用語目次:揚水量
収録水道用語解説
揚水量
「揚水量(ようすいりょう)」は、水や他の流体をポンプなどの機械を使用して上へ移動させる量を指します。水道や農業、工業などさまざまな用途で使用されるポンプや揚水装置によって、液体を低い場所から高い場所へ移動させることができます。揚水量は、時間あたりに移動される液体の容積を表す単位として表されます(通常はリットルや立方メートルなど)。揚水量は、次のような要因に影響を受けることがあります。
●ポンプの能力
使用するポンプや揚水装置の性能や仕様によって一度に移動できる液体の量が決まります。ポンプのタイプや出力が揚水量に影響します。
●揚程(揚げる高さ)
液体を上へ持ち上げる高さ(揚程)が増えるほど、揚水量が減少する傾向があります。液体を高い場所に移動させるためには、より多くのエネルギーが必要です。
●流体の性質
揚水する液体の性質(水や油、化学薬品など)や温度によっても揚水量に影響があります。特定の液体に適したポンプや設備が必要です。
●時間
揚水量は、一定の時間内に移動される液体の量として考えることができます。時間の経過によって移動する液体の量が増減します。

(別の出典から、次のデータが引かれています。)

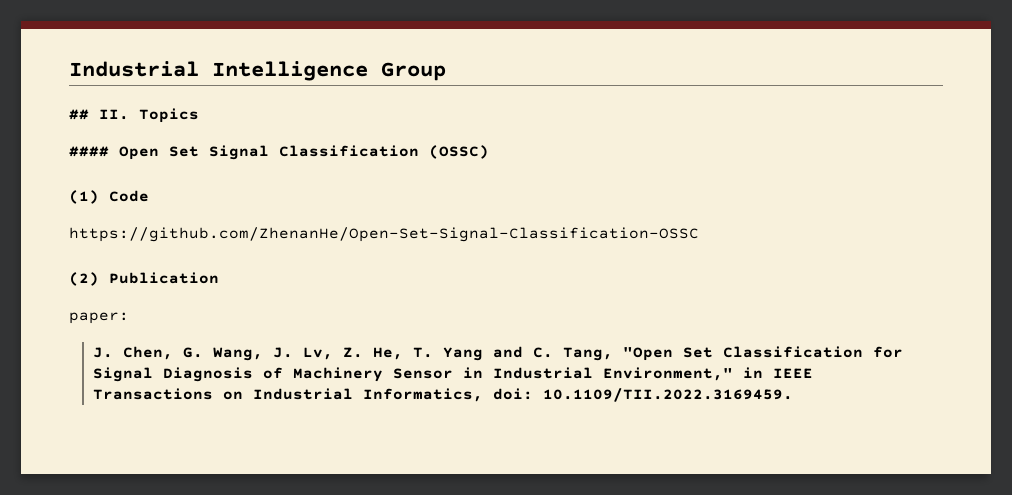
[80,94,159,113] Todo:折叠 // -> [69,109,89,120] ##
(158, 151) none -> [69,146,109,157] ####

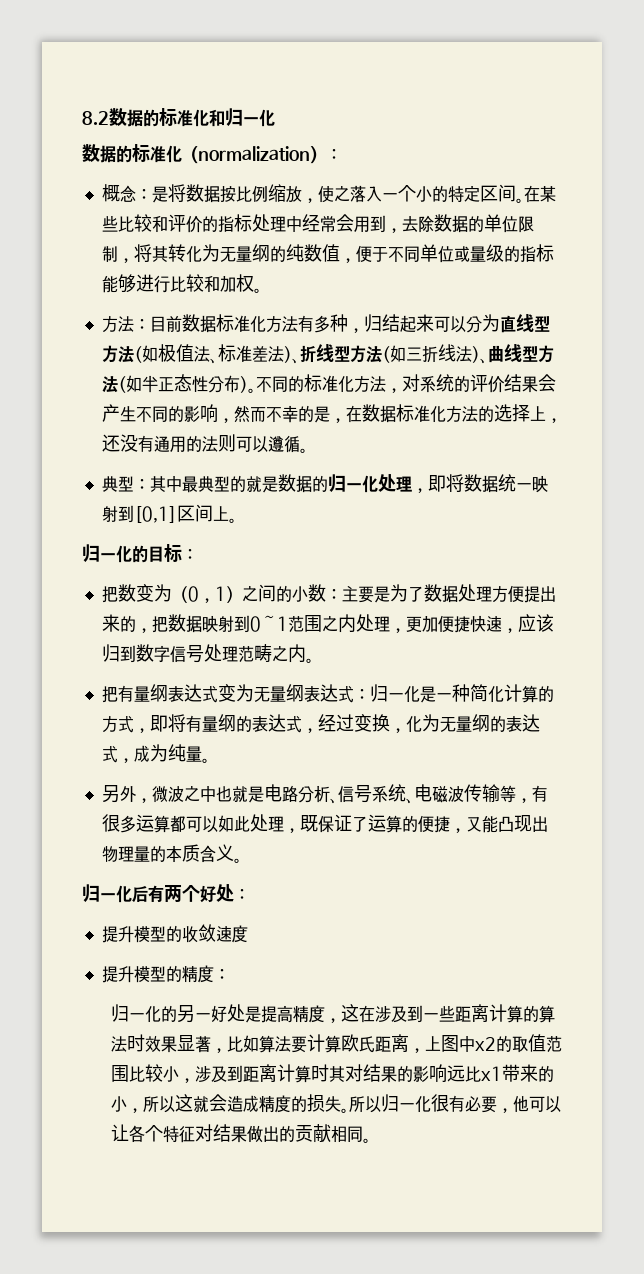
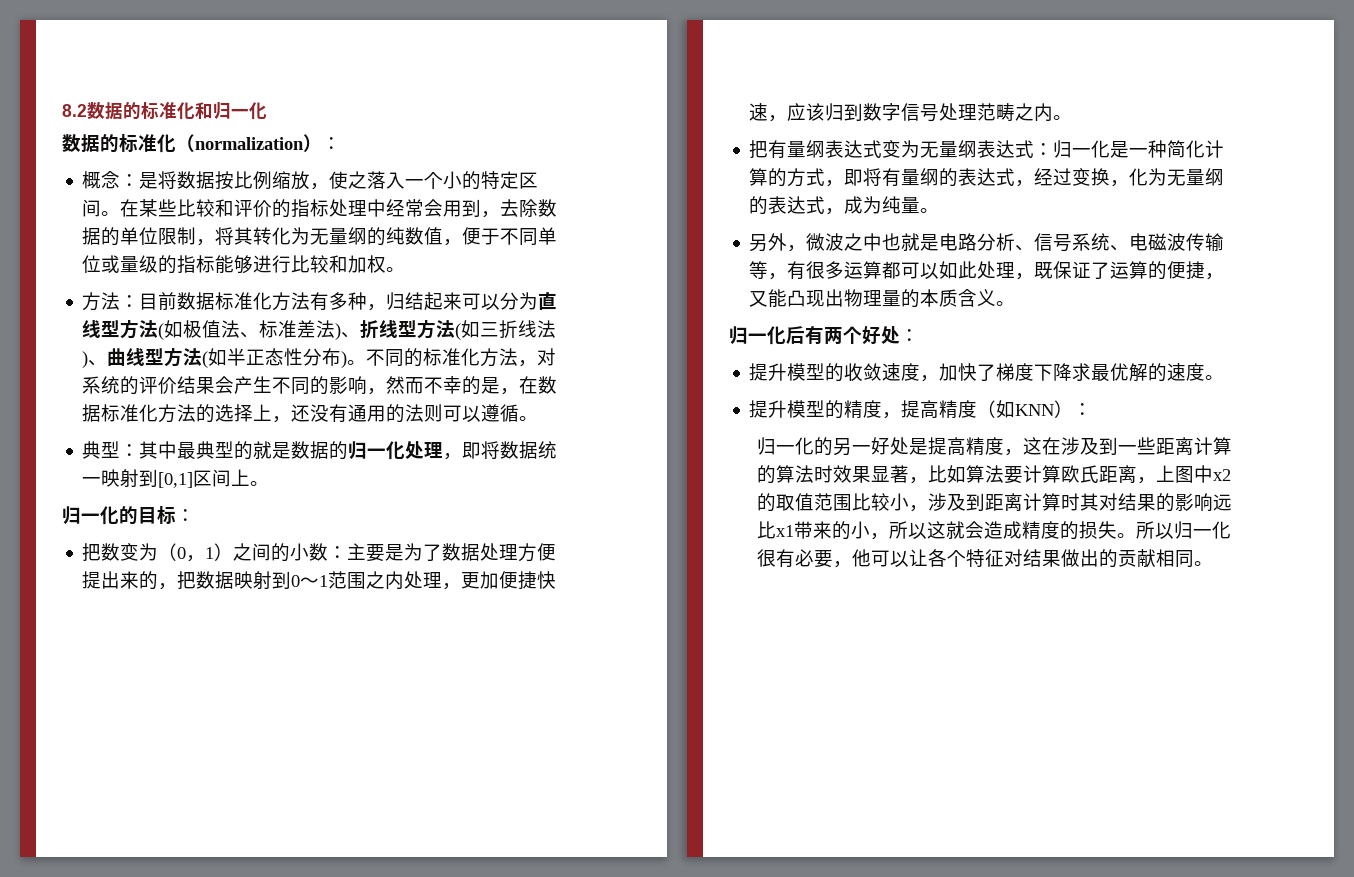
(248, 934) none -> [920,363,1225,382] ，加快了梯度下降求最优解的速度。
(214, 974) none -> [882,400,1074,419] ，提高精度（如KNN）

ポンプや揚水装置を選定する際には、必要な揚水量や揚程、液体の性質などを考慮して適切な機器を選ぶことが重要です。特定の用途や状況に合わせて適切な揚水装置を設置することで効率的な液体の移動を実現できます。
的確な揚水量についての考え方
的確な揚水量についての考え方は、必要な水量を無駄なく効率的に確保することを目的とし、水源の能力や用途に応じて適正な揚水量を設定することが基本となる。揚水量が不足していれば、給水先での利用に支障をきたすだけでなく、機器の過負荷や運転回数の増加による劣化を招くおそれがある。一方で過剰な揚水量は、無駄なエネルギー消費やポンプの空運転、圧力過多による設備の破損などを引き起こす可能性があるため、実際の使用状況に応じて適正な水量を見極めることが重要である。このためには、建物の規模や用途、水の使用パターン、使用時間帯、最大需要時の水量などを詳細に調査し、それらを基にして揚水ポンプの能力や運転条件を計画する必要がある。特に集合住宅や商業施設では、一時的に水の使用が集中する時間帯を想定したうえで、瞬間的なピーク需要にも対応できるよう揚水能力に余裕を持たせると同時に、無駄な揚水を避けるためにインバータ制御などを用いて運転を最適化する工夫も求められる。また、揚水先となる受水槽や高架水槽の容量や配置も揚水量に密接に関わるため、それらと一体での計画が必要であり、加えて水質の変化やポンプの経年劣化などを考慮し保守点検と定期的な見直しを行うことも重要である。さらに、非常時や断水時にも対応できるよう、必要最小限の揚水量と緊急用設備の整備も同時に検討することで安定した水供給を維持できる。したがって、的確な揚水量とは単なる数値の設定ではなく水利用の実態と設備全体のバランスを考慮したうえで運用と保守を含めて合理的に導き出すべきものである。